Double Cross: The Inside Story of James A Richardson and Canadian Airways
Description
Contains Photos, Bibliography, Index
$35.00
ISBN 1-55054-722-4
DDC 387.7'06'571
Author
Publisher
Year
Contributor
A.A. den Otter is a professor of history at Memorial University of
Newfoundland and the author of The Philosophy of Railways.
Review
Transportation has been a vital aspect of Canada’s history and
culture. Faced with an enormously expansive landscape, Canadians have
traditionally struggled to find efficient means of moving people and
goods. The completion of the transcontinental railway has become for us
a mythical example of our perseverance and ingenuity. Yet, the
actualization of government transportation policies has always been
riddled with errors, delay, and obfuscation. Canada’s air
transportation policy is no exception.
Shirley Render’s Double Cross, which recounts the rise and fall of
Canadian Airways, details the failure of the Canadian government to
establish a clea-cut air policy throughout the 1920s and early 1930s.
When it finally mandated the creation of a transcontinental airline, it
deliberately, and still inexplicitly, shut out the fledgling but highly
successful Canadian Airways—hence the title of this fascinating book.

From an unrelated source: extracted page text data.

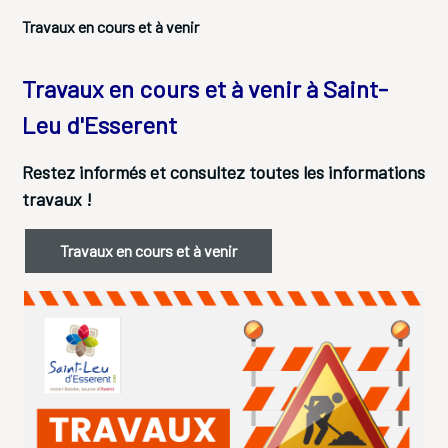
Travaux en cours et à venir
Travaux en cours et à venir à Saint-
Leu d'Esserent
Restez informés et consultez toutes les informations
travaux !
Travaux en cours et à venir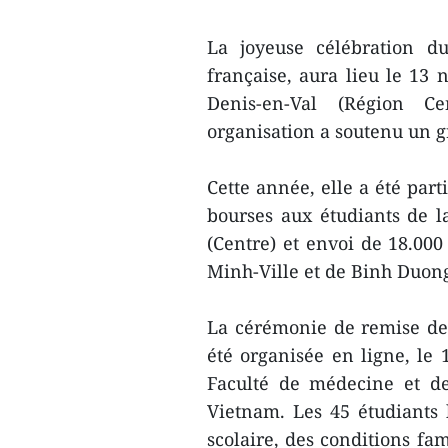
La joyeuse célébration d
française, aura lieu le 13 
Denis-en-Val (Région Ce
organisation a soutenu un 
Cette année, elle a été part
bourses aux étudiants de 
(Centre) et envoi de 18.0
Minh-Ville et de Binh Duon
La cérémonie de remise des
été organisée en ligne, le 
Faculté de médecine et d
Vietnam. Les 45 étudiants b
scolaire, des conditions fa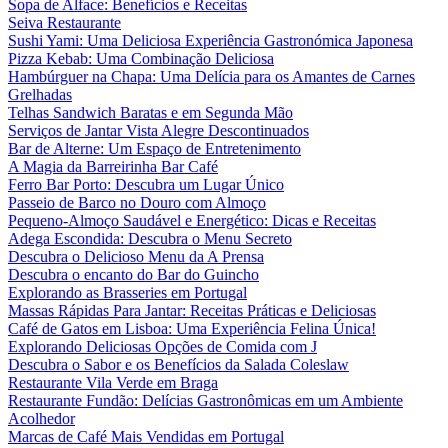
Sopa de Alface: Benefícios e Receitas
Seiva Restaurante
Sushi Yami: Uma Deliciosa Experiência Gastronómica Japonesa
Pizza Kebab: Uma Combinação Deliciosa
Hambúrguer na Chapa: Uma Delícia para os Amantes de Carnes
Grelhadas
Telhas Sandwich Baratas e em Segunda Mão
Serviços de Jantar Vista Alegre Descontinuados
Bar de Alterne: Um Espaço de Entretenimento
A Magia da Barreirinha Bar Café
Ferro Bar Porto: Descubra um Lugar Único
Passeio de Barco no Douro com Almoço
Pequeno-Almoço Saudável e Energético: Dicas e Receitas
Adega Escondida: Descubra o Menu Secreto
Descubra o Delicioso Menu da A Prensa
Descubra o encanto do Bar do Guincho
Explorando as Brasseries em Portugal
Massas Rápidas Para Jantar: Receitas Práticas e Deliciosas
Café de Gatos em Lisboa: Uma Experiência Felina Única!
Explorando Deliciosas Opções de Comida com J
Descubra o Sabor e os Benefícios da Salada Coleslaw
Restaurante Vila Verde em Braga
Restaurante Fundão: Delícias Gastronômicas em um Ambiente
Acolhedor
Marcas de Café Mais Vendidas em Portugal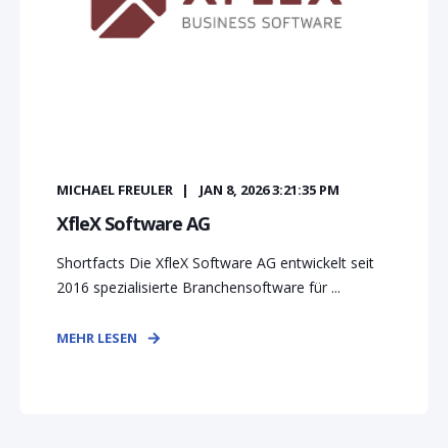
MICHAEL FREULER
JAN 8, 2026 3:21:35 PM
XfleX Software AG
Shortfacts Die XfleX Software AG entwickelt seit
2016 spezialisierte Branchensoftware für ...
MEHR LESEN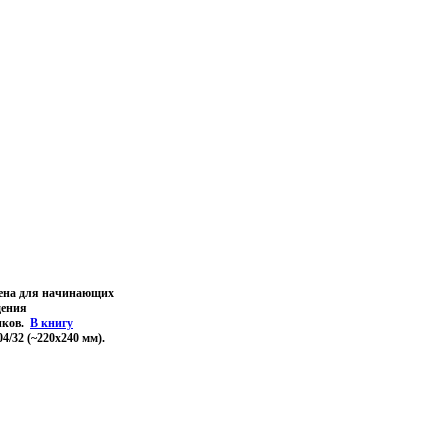
чена для начинающих
дения
иков.
В книгу
4/32 (~220x240 мм).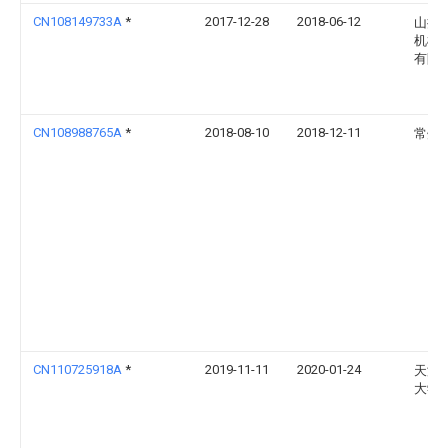
CN108149733A
*
2017-12-28
2018-06-12
山推
机械
有限
CN108988765A
*
2018-08-10
2018-12-11
常州
CN110725918A
*
2019-11-11
2020-01-24
天津
大学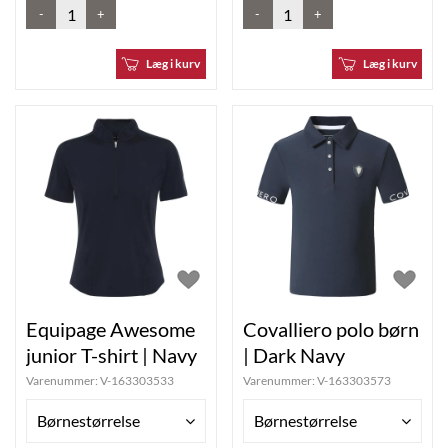
-
+
-
+
Læg i kurv
Læg i kurv
Equipage Awesome
Covalliero polo børn
junior T-shirt | Navy
| Dark Navy
Varenummer:
V-163303533
Varenummer:
V-163303573
Børnestørrelse
Børnestørrelse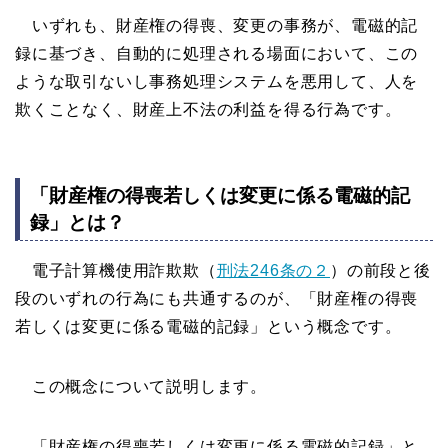
いずれも、財産権の得喪、変更の事務が、電磁的記
録に基づき、自動的に処理される場面において、この
ような取引ないし事務処理システムを悪用して、人を
欺くことなく、財産上不法の利益を得る行為です。
「財産権の得喪若しくは変更に係る電磁的記
録」とは？
電子計算機使用詐欺欺（
刑法246条の２
）の前段と後
段のいずれの行為にも共通するのが、「財産権の得喪
若しくは変更に係る電磁的記録」という概念です。
この概念について説明します。
「財産権の得喪若しくは変更に係る電磁的記録」と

Central to this story, however, are not the bungling bureaucrats and
politicians but James A. Richardson, the grain magnate from Winnipeg. A
man of vision, Richardson understood the importance of air transport to
Canada’s economic development and national sovereignty. The founder of
Western Canada Airways, a relatively small company flying into the
north, Richardson built Canadian Airways into a successful national
airline that he thought would become Canada’s chosen instrument once
it established a transcontinental and international airline policy. It
was not to be. In 1937, the government created Trans-Canada Airlines and
left Richardson’s company a fatally weakened competitor, eventually to
be absorbed by Canadian Pacific Airlines.
Most of the documents that have survived recount Richardson’s
perspective. The government’s sources are not as rich. Consequently,
Render is unable to fully explain its position. Moreover, Richardson
emerges from this story larger than life and perhaps a little too
altruistic. Nevertheless, Render’s painstaking reconstruction of
Canada’s failure to establish a coherent and consistent air transport
policy is valuable. It is a chilling omen of our current situation.